The Internet of Things (IoT) comprises all interlinked computing, digital, and mechanical devices capable of transferring data between one another. Basically, those are your smart TVs, home assistant devices, cars, thermostats, speaker systems, and any other type of smart device you could think of (yes, this includes your smartphone, laptop, and tablet). Basically, anything that can collect and transfer data to other IoT devices is an IoT device.

With the increasing popularity and implementation of IoT devices in our everyday lives, problems related to their security and privacy are starting to become more and more prevalent.

One of the key concerns that both users and security experts have with such interconnected devices is how easy it oftentimes is to hack into them. We can say that your iPhone or laptop are relatively secure because they have a number of protective features in place that has gone through years of evolution to fight even the most advanced forms of malware and hacker attacks. However, what about your smart car or your Alexa dot? These, and many other IoT devices, are very attractive targets for online criminals and scammers because they oftentimes lack the needed levels of security. And to make matters even worse, since all these devices are connected, a single weak link could mean that everything connected to the same network gets infected as well. This could easily mean that your whole home could get hacked due to a single, not properly-secured IoT device.

Another major concern about IoT devices is that their privacy is oftentimes not very (if at all) transparent. This means that a given device may be collecting all kinds of data from you without your knowledge which is something you may not otherwise allow if you knew about it. Virtual privacy has never been a bigger point of discussion than it is now – our devices are no longer restricted to only tracking our browsing history. Now, some of them can use our cameras, microphones, and physical locations to improve their functions and “learn” how to be more useful to us. However, not everyone would be okay with that and it is, therefore, necessary that people are given the opportunity to prevent the gathering of personal data by their devices or to, at the very least, have access to detailed information about exactly what data is getting collected and for what purpose it is being collected.

The suggested solution

Obviously, it would be an insurmountable task (at least for the time being) to force all developers of IoT devices to ensure high levels of security for the devices they put on the market. At the same time, the collection of personal data by these devices is not going to stop any time sooner considering the different benefits it brings to both users and developers as well as the fact that the market itself “requires” modern devices to be that way in order for their creators to remain competitive.
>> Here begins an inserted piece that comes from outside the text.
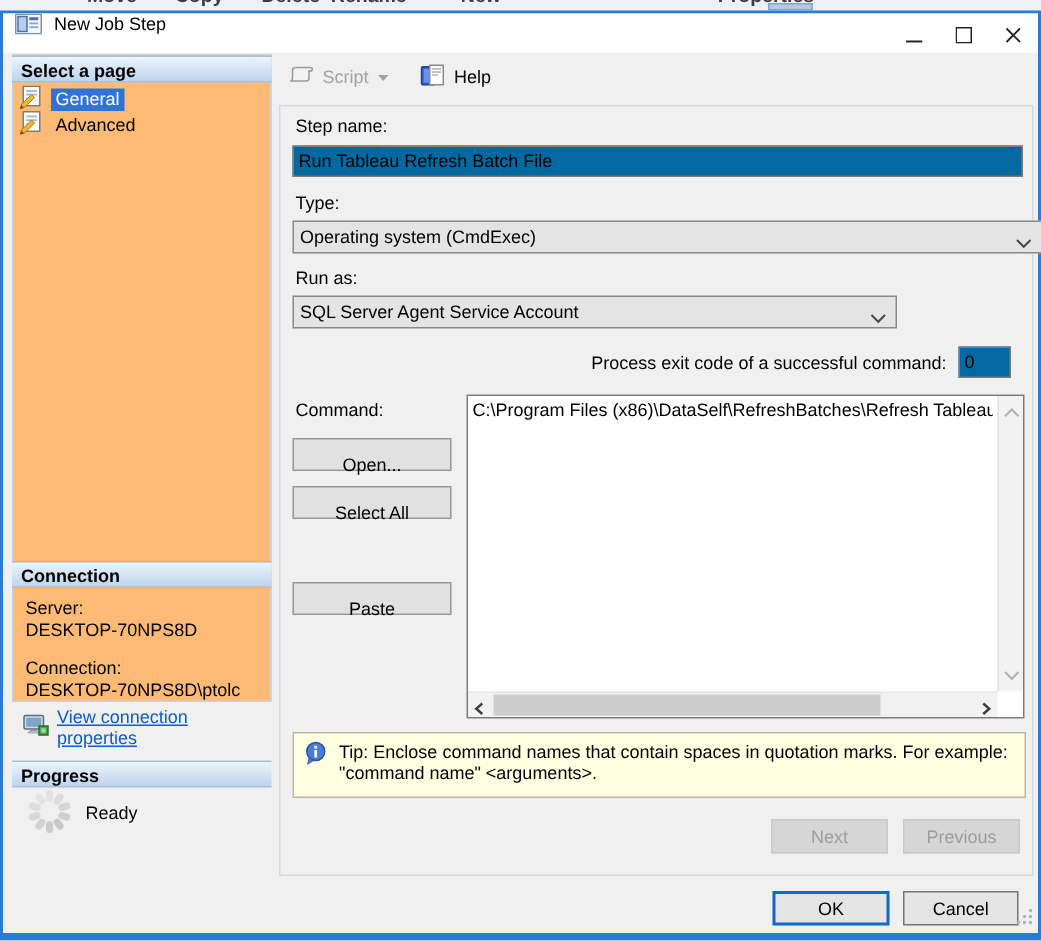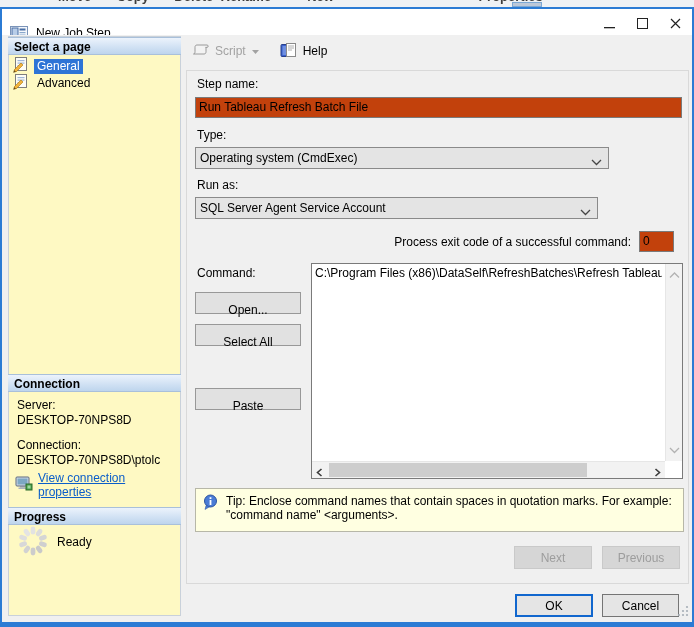"New Job Step" #titlebar { align-items: flex-end -> flex-start }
Considering these two points, researchers from Carnegie Mellon University suggested a simple, yet effective solution that could potentially significantly improve the overall security and privacy levels of IoT devices. What was suggested by the university’s research team during last month’s IEEE Symposium on Security & Privacy was that manufacturers put a label on each of their devices that clearly states the device’s security and privacy characteristics, including what types of sensors it has, whether they are used for data collection, the purpose of such data collection, how secure the authentication is, information about security updates, and more. The idea is that users would be informed right out of the gate about what the levels of security and privacy are on the device they are about to get.
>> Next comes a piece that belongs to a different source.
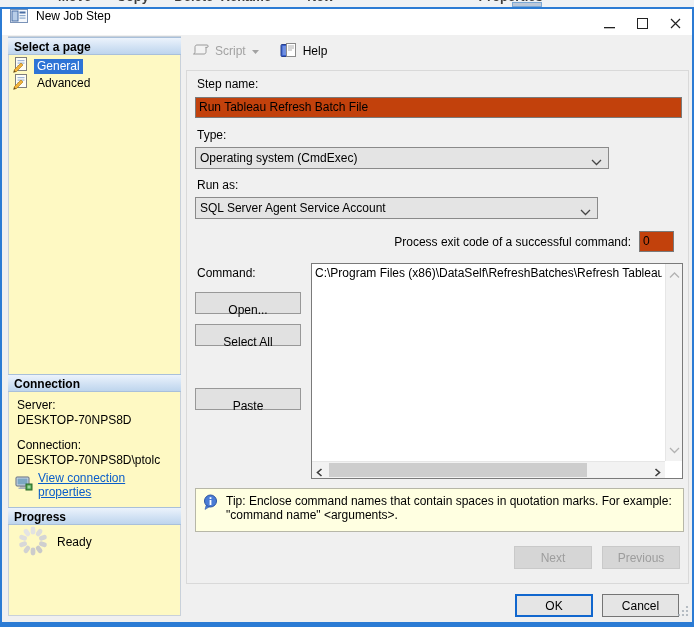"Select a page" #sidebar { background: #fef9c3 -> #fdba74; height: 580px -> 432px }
Having access to such information in the same way that the labels of smartphones and computers tell you how much RAM the device has or what model its Processor unit is would benefit users in several ways:

• First, it will help them make more informed choices on which device to buy (or not buy) based on the security/privacy characteristics of said device. This would, in turn, help keep one’s private IoT network safer due to the inclusion of devices that have higher quality in terms of security.
• Secondly, this will likely drive developers to put greater care and effort into manufacturing devices that have higher levels of security.
• Thirdly, it will help users get a better understanding of the reasons behind the different forms of data collection that may take place while using a given device. If developers are more transparent and upfront regarding the data collection conducted by their devices, this could help establish more trust within users. For example, there may be a legitimate reason that would benefit the user for their smart fridge to collect data through a built-in microphone. However, if it is not explicitly stated by the manufacturer, users would lose their trust and become suspicious of the whole concept.

Of course, providing detailed information about the safety and privacy of the product that anybody could easily understand on a small label is not always going to be achievable. This is why the project also suggests the addition of a “secondary” label that would be digitally accessible through a URL or a QR code. In that second label, more detailed information would be provided to users who want to learn more about the security and privacy specifics of the devices or to those who don’t fully understand the information provided on the printed “primary” label.

Implementation

According to the team of researchers at Carnegie Mellon University, there has been quite a lot of interest in their labeling project from both private-sector and governmental companies. However, it all must start with the manufacturers of IoT devices – one or more of them need to spearhead the implementation of such device labels in order for the project to take off. Although this would undoubtedly take some time, such standardization could indeed happen in the foreseeable future, considering that other teams of researchers from different countries have also been conducting tests in the area of IoT product labeling and standardization. Should such a thing end up happening, it could be a major step in further implementing smart tech in our everyday lives as it will improve the trust users have in such devices and provide them with greater comfort and confidence in using them.